» **TASK TO CARRY OUT**
In the notes on Americanism, rewrite the passage from "When the immigrant" to "care about him.", changing "exploiters" to "profiteers".

» **SOURCE DOCUMENT**
┄┄┄┄┄┄┄┄┄┄

CHAPTER TWO – AMERICANISM ………………… Page 21

            In answering “what is Americanism” she is fighting the sentiment that we can never hope for the compelling devotion which has animated Germany or France. (22). 

            “I believe the foundation stones of Americanism are exactly what they were 140 years ago, - liberty, opportunity, and obligation.  We have lost sight of the third.  The conception of liberty upon which this country was founded was a chastened and a disciplined conception.  It was chastened by a menace to rights as dear as lie itself.  It was disciplined by the immediate duty of defending these by life itself, if need be.  That chastened and disciplined conception of liberty is Americanism.  We have now the sacred tradition.  We have now the liberty.  We have now the opportunity.  Our task is to restore to it the austerity and the discipline of obligation.

            “A combination of rights and duties of obligations and privileges, is the determining idea in those first vehicles of Americanism, our Declaration of Independence and our Constitution.”  (23)  But we have drifted away from the true balance between these fundamental rights and duties, a balance which is at once the delicate spring and the solid rock of our existence.  Prosperity, unusual freedom of choice in vocations, varying and broad opportunities to control the vast material resources of the country, have made us complacent about accepting the privileges of a democracy.”  (23-24). 

            Few Americans think that they have an obligation to place their time, their resources at the disposal of the nation. 

            Remember that in the DOI it not only has “We hold these truths . . “ but “And for support of this declaration, with a firm reliance upon the protection of Divine Providence, we mutually pledge to each other our Lives, our Fortunes, and our Sacred Honor.”

            People are afraid of the Southern European hordes.  But we are champions of liberty.   Our living up to the ideals of the DOI can best be measured by how well we treat our immigrants. 

            When the immigrant arrives, no one gives them a friendly greeting.   Rather they are turned loose to be met by exploiters interested in his money.  Then he meets folks that want to abuse his labor.  People want to “send his money home” and steal it and then politicians who don’t care about him. 

            She wonders how those studying at night to be citizens with their experiences under the peonage system of the South and other injustices, with the courts in which they have no interpreter, with prohibitions from working in certain trades and other discriminatory laws.  She asks when we will restore democracy as the framers intended it. Those who exploit are anti-Americans.  Those who emphasize liberty and not duty are anti-Americans.  “We are beginning to see that the native American is anti-American who perpetuates class consciousness and race hatred . . .” is indifferent to those living in slums (32).  Those who use workers and do not consider their value to America.  Politicians use immigrants but do nothing to make the immigrant a good citizen or even to se that he understand American political ideals.

┄┄┄┄┄┄┄┄┄┄

» **ENTRIES SHOWN**
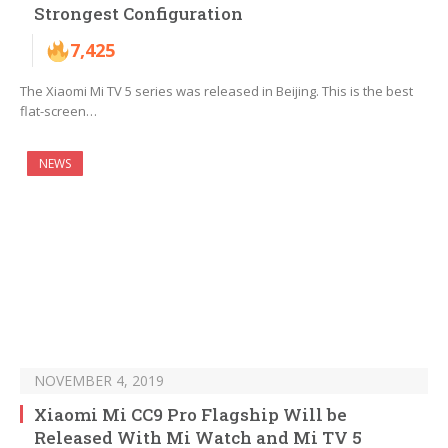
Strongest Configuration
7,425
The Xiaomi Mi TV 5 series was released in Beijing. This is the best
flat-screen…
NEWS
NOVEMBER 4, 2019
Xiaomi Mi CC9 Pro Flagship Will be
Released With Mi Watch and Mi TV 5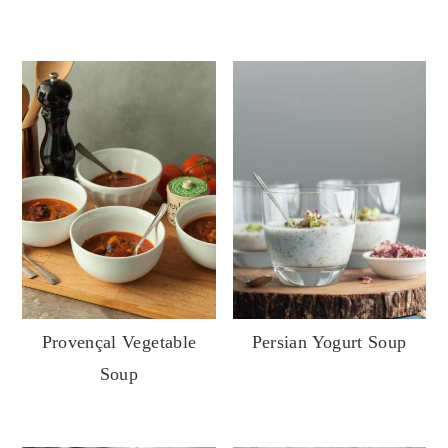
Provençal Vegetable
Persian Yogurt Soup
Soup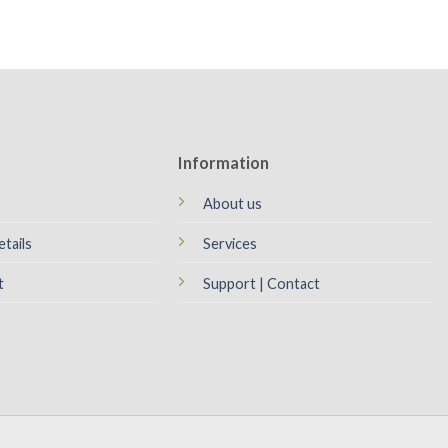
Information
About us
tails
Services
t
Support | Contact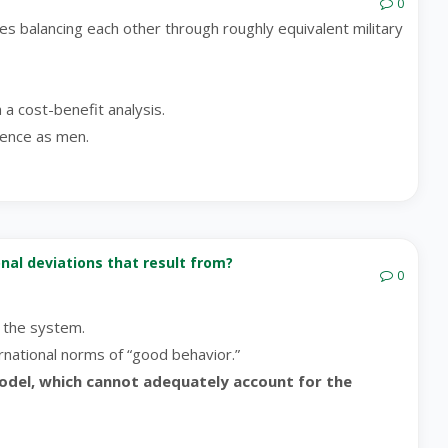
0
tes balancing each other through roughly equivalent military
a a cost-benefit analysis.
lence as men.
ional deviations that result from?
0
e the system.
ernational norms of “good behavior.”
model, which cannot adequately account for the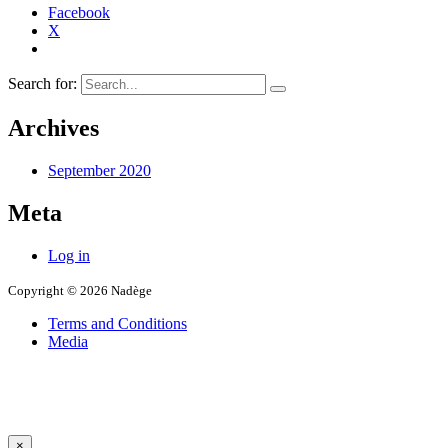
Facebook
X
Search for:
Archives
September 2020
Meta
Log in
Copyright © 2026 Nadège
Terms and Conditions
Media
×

┄┄┄┄┄┄┄┄┄┄

» **ANSWER SPACE**
When the immigrant arrives, no one gives them a friendly greeting.   Rather they are turned loose to be met by profiteers interested in his money.  Then he meets folks that want to abuse his labor.  People want to “send his money home” and steal it and then politicians who don’t care about him.